Rashkin and other Communists accused the ruling United Russia party of fraud after it won an overwhelming majority in the election.
During a plenary session on Thursday, a majority of lawmakers from Russia's lower house State Duma backed removing Rashkin's immunity as requested by prosecutors.
The poaching investigation was launched in October after Rashkin and a friend were found with parts of an elk carcass in the trunk of a car near the Volga city of Saratov.
Rashkin, 66, initially denied any illegal hunting but later admitted he had killed the animal, claiming he had mistaken it for a wild boar.
He proposed paying 80,000 rubles ($1,070, 950 euros) in compensation for the killing, or to buy a cow elk and release it into the woods.
With nearly all vocal Kremlin critics barred from running in the September elections, many Russians backed the Communists as a form of protest voting.
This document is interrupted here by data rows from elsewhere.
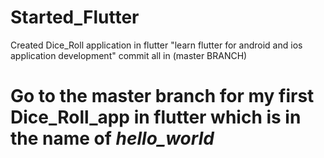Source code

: # Started_Flutter
Created Dice_Roll application in flutter
"learn flutter for android and ios application development" commit all in (master BRANCH)

# Go to the master branch for my first Dice_Roll_app in flutter which is in the name of ***hello_world***
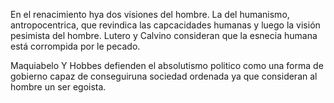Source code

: 
En el renacimiento  hya dos visiones del hombre. La del humanismo, antropocentrica, que revindica las capcacidades humanas y luego la visión pesimista del hombre. Lutero y Calvino consideran que la esnecia humana está corrompida por le pecado.

Maquiabelo Y Hobbes defienden el absolutismo politico como una forma de gobierno capaz de conseguiruna sociedad ordenada ya que consideran al hombre un ser egoista.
The party, the successor to the one that ruled the Soviet Union, came second with about 19 percent of the vote, trailing President Vladimir Putin's United Russia, which took nearly 50 percent.
The past year has seen an unprecedented crackdown on critical voices in Russia, with main opposition politician Alexei Navalny imprisoned in February for two-and-a-half years on old fraud charges.
His political organisations were banned, while a number of independent media and Kremlin critics were designated "foreign agents".